→ Assignment 1
In the film article on The House of No Man, repeat the stretch from "In April 2022, Trấn" through "to October 2022.", swapping "postponed" for "delayed".
→ Assignment 2
Extend the article on The House of No Man onward from its final sentence.

→ Page extract
=== Begin Enclosure ===

- Directed by: Trấn Thành
- Written by: Trấn Thành; Đỗ Hoàng Vũ;
- Starring: Lê Giang; Uyển Ân; Song Luân; Trấn Thành; Khả Như; Quỳnh Lý; Phương Lan; Dương Lâm; Ngọc Giàu; Việt Anh;
- Edited by: Trần Minh Huy
- Music by: Ngô Minh Hoàng; Nguyễn Hoàng Anh;
- Production companies: CJ ENM; KIM Entertainment; Trấn Thành Town;
- Distributed by: CJ CGV
- Release dates: January 22, 2023 (Vietnam); March 3, 2023 (United States); March 9, 2023 (Australia and Singapore); March 10, 2023 (Canada);
- Running time: 103 phút
- Country: Vietnam
- Language: Vietnamese
- Budget: 30–35 billion VND (1.2–1.4 million USD)
- Box office: 475 billion VND (19.6 million USD) (Vietnam) 24 billion VND (1 million USD) (United States)

= The House of No Man =

The House of No Man (Vietnamese: Nhà bà nữ) is a 2023 Vietnamese comedy-drama film directed and co-produced by Trấn Thành. The film stars Lê Giang, Uyển Ân, Song Luân, Trấn Thành, Khả Như, Quỳnh Lý, Phương Lan, Dương Lâm, Ngọc Giàu, and Việt Anh. Inspired by the story of a woman selling crab noodle soup for 300,000 VND that sparked controversy on social media, and the family story of a friend in the entertainment industry of Trấn Thành, the film revolves around the conflicts within the family of Mrs. Ngọc Nữ, who runs a crab noodle soup shop in an old apartment complex.

In April 2022, Trấn Thành announced the release of the film Mai during the 2023 Lunar New Year, but this project was postponed to 2024 after The House of No Man was announced for production. Similarly to Bố già, The House of No Man also explores aspects of family, but delves deeper into the complex relationships within a family. The film was shot in Thủ Đức City from July to October 2022.

The film premiered on January 22, 2023, the first day of the Lunar New Year. With a gross of 475 billion VND, The House of No Man officially surpassed Dad, I'm Sorry to become the highest-grossing film in Vietnamese box office history, receiving mostly praise from critics. In addition to its domestic release, the film was also released in the United States on March 3, in Australia and Singapore on March 9, and in Canada on March 10, 2023. The film received two acting nominations for Uyển Ân and Song Luân at the Vietnam Film Festival 23rd Vietnam Film Festival, and won the Silver Kite Award and the Kite Award for Best Screenplay.

== Production ==

=== Development ===

I come from a poor background. When I was a child, our home was essentially a sewer pipe. Our life was very difficult. Later, my parents' business improved, and my siblings and I grew up striving to achieve what we have today. I am grateful to life for not being born rich, so I could witness many stories of poor laborers. I want to speak for that class, when they have no one to share their feelings with.

=== End Enclosure ===

→ Dataset entries
=== Begin Enclosure ===

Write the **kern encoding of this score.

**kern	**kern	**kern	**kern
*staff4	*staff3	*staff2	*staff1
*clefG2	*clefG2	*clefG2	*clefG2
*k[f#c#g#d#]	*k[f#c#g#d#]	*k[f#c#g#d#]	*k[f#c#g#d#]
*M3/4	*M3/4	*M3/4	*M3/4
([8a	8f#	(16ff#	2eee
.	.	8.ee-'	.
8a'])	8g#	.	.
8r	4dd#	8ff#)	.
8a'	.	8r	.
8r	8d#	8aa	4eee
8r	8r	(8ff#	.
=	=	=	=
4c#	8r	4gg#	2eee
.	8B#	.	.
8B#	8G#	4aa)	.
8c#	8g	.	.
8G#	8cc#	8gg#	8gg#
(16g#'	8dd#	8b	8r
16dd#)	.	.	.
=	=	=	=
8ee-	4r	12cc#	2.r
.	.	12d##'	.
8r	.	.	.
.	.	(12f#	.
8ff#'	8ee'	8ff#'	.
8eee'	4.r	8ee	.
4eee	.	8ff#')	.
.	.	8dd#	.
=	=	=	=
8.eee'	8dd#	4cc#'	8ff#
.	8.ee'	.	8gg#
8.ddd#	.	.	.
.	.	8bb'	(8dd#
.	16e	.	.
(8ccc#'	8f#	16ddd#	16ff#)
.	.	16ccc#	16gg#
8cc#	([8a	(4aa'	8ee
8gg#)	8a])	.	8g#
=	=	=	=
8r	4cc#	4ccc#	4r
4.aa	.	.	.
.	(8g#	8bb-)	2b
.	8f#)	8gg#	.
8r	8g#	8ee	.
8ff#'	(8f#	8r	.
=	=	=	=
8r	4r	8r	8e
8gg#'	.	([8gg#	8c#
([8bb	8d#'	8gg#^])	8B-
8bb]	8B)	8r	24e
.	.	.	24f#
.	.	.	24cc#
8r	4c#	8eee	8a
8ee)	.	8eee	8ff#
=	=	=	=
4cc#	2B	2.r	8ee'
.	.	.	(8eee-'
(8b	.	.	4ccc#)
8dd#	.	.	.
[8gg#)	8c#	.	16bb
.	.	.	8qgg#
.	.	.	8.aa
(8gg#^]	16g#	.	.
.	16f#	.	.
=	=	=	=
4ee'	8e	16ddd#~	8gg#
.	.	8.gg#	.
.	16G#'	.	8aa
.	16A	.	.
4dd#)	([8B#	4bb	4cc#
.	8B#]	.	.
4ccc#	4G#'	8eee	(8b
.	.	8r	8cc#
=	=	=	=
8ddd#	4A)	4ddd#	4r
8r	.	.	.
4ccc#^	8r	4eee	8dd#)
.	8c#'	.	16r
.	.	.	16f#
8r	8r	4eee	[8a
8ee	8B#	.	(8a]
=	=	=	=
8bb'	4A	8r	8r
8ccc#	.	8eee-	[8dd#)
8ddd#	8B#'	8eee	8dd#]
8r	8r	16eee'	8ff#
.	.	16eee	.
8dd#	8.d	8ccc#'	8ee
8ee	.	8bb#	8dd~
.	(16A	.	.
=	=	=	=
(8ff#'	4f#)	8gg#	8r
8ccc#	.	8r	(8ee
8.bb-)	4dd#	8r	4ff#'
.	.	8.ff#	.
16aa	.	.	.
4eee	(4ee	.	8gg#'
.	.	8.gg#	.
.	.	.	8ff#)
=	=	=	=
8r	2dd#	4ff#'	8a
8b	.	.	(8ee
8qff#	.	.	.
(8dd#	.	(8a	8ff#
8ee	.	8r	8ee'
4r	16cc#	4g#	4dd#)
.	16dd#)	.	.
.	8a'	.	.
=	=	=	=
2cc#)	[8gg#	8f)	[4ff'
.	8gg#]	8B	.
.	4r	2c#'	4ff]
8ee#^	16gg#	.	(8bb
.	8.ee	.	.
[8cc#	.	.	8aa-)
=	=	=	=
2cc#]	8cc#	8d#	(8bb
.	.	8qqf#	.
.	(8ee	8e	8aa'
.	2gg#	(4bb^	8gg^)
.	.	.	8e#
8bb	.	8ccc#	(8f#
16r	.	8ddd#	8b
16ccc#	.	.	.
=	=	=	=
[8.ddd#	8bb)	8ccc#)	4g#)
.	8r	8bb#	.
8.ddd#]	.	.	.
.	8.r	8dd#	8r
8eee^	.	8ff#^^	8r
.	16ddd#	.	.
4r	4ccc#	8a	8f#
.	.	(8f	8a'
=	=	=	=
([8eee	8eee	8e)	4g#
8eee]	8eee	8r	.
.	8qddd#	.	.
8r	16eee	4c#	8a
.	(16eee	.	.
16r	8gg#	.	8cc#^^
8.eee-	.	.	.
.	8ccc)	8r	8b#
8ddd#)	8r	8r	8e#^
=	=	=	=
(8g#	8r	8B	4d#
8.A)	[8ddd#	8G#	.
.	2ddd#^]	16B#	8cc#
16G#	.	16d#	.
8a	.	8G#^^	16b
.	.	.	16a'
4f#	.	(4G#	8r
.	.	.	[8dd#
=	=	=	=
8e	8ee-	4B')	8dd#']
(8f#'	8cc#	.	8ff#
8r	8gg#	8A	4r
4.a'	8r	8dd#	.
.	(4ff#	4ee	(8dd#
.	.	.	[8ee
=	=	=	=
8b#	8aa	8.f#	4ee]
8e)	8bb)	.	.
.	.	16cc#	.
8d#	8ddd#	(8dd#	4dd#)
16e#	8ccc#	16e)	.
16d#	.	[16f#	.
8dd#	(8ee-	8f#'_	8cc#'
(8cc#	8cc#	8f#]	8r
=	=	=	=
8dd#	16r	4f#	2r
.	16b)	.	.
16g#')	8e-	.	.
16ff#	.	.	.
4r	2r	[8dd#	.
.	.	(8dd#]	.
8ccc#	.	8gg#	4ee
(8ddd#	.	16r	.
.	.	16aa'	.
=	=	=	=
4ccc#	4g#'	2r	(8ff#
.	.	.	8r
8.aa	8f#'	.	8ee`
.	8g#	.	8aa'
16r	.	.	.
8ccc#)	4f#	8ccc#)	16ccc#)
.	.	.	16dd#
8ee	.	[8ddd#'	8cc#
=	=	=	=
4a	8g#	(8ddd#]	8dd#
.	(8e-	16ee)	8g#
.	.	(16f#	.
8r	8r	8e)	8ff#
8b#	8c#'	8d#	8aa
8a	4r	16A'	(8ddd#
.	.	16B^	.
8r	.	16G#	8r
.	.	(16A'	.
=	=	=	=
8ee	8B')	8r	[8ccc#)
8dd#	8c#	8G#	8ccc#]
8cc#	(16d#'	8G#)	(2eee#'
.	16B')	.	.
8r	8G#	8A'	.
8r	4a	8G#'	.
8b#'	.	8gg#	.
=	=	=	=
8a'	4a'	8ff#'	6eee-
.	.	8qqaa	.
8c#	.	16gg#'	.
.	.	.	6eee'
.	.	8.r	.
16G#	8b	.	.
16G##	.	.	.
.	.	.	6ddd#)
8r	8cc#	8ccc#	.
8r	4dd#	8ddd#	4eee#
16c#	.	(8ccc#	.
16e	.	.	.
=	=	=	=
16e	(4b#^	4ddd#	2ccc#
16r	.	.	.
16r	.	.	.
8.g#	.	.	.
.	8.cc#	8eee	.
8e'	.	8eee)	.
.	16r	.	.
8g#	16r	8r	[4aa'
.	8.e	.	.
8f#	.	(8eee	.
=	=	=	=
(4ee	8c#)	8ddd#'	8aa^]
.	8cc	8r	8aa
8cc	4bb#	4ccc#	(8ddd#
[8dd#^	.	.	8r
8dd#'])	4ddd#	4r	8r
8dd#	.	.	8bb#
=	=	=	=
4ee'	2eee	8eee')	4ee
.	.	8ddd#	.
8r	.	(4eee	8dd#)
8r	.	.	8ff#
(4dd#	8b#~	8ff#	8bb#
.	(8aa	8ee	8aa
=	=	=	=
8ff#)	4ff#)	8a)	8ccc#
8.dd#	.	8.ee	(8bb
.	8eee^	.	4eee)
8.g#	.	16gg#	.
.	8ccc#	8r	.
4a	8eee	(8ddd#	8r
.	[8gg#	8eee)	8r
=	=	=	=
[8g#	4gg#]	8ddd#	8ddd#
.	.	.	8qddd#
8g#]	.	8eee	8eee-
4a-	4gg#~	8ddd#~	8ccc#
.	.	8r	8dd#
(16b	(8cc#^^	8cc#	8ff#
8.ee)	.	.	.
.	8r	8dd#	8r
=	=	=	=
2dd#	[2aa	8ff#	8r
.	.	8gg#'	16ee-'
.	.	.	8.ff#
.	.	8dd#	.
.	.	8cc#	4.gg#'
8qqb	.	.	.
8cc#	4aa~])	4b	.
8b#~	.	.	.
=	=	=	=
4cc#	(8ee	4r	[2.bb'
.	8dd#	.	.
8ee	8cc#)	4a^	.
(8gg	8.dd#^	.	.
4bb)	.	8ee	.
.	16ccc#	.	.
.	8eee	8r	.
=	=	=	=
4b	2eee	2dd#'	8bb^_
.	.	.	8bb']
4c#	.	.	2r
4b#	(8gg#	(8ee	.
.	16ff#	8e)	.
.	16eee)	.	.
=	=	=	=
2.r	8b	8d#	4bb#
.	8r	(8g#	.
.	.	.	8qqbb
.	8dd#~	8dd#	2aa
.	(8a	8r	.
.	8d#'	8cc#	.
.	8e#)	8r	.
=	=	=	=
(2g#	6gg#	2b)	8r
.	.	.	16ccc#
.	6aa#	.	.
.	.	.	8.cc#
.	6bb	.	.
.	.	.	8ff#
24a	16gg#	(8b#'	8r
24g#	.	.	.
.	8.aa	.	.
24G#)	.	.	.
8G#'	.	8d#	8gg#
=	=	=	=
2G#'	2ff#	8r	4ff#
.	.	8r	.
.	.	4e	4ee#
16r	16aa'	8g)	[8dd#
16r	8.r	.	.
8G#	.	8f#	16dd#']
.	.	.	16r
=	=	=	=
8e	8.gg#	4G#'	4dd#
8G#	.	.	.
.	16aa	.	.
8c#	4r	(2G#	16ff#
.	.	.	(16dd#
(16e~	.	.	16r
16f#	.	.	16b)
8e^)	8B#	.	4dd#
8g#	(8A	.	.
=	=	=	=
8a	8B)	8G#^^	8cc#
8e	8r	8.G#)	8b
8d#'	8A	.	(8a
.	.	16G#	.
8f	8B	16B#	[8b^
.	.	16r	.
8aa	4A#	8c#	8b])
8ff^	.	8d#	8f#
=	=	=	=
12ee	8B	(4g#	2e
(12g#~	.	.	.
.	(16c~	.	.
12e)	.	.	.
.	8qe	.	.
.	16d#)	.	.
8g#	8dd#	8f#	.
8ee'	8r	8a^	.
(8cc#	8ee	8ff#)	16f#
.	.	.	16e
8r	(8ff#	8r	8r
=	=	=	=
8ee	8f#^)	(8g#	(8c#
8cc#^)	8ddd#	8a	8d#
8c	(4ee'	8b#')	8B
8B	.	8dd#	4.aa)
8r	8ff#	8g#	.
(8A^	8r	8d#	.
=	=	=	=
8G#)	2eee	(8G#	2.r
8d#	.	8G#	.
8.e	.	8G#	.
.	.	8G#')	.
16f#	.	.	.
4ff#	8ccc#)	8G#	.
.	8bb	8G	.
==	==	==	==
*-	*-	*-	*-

=== End Enclosure ===

→ Answer section 1
In April 2022, Trấn Thành announced the release of the film Mai during the 2023 Lunar New Year, but this project was delayed to 2024 after The House of No Man was announced for production. Similarly to Bố già, The House of No Man also explores aspects of family, but delves deeper into the complex relationships within a family. The film was shot in Thủ Đức City from July to October 2022.

→ Answer section 2
— —Trấn Thành

In April 2022, Trấn Thành confirmed the launch of a new family-themed film project titled Mai, set to premiere in Vietnam during the 2023 Lunar New Year and featuring renowned actors. However, the producers have not yet disclosed information about the lead female role of Mai. Meanwhile, Trấn Thành also announced that he would play the lead role in Dad, I'm Sorry, one of his previous films. The concept of the film is said to have originated from Trấn Thành and his wife, Hari Won.

The film was also confirmed to have an investment budget of 30 to 35 billion VND, with 80% of the funding coming from Trấn Thành himself. The script for the film Mai was assigned to Nguyễn Thanh Bình, known by the pen name Bình Bồng Bột. On November 1, 2022, the production team announced the release of the film The House of No Man to replace Mai. The film Mai, starring Tuấn Trần, was postponed due to difficulties in finding a lead actress. By the end of 2023, Trấn Thành announced that Phương Anh Đào had been selected as the lead actress for the film, and Mai would be released during the 2024 Lunar New Year.

For these reasons, The House of No Man was created to serve the audience during the 2023 Lunar New Year. Like Dad, I'm Sorry, The House of No Man continues to explore the theme of family. Previously, in August 2022, Trấn Thành shared images from the film's production, including the phrase, "Sometimes I am the director, sometimes I am Phú Nhuận." At that time, The House of No Man project had not yet been announced.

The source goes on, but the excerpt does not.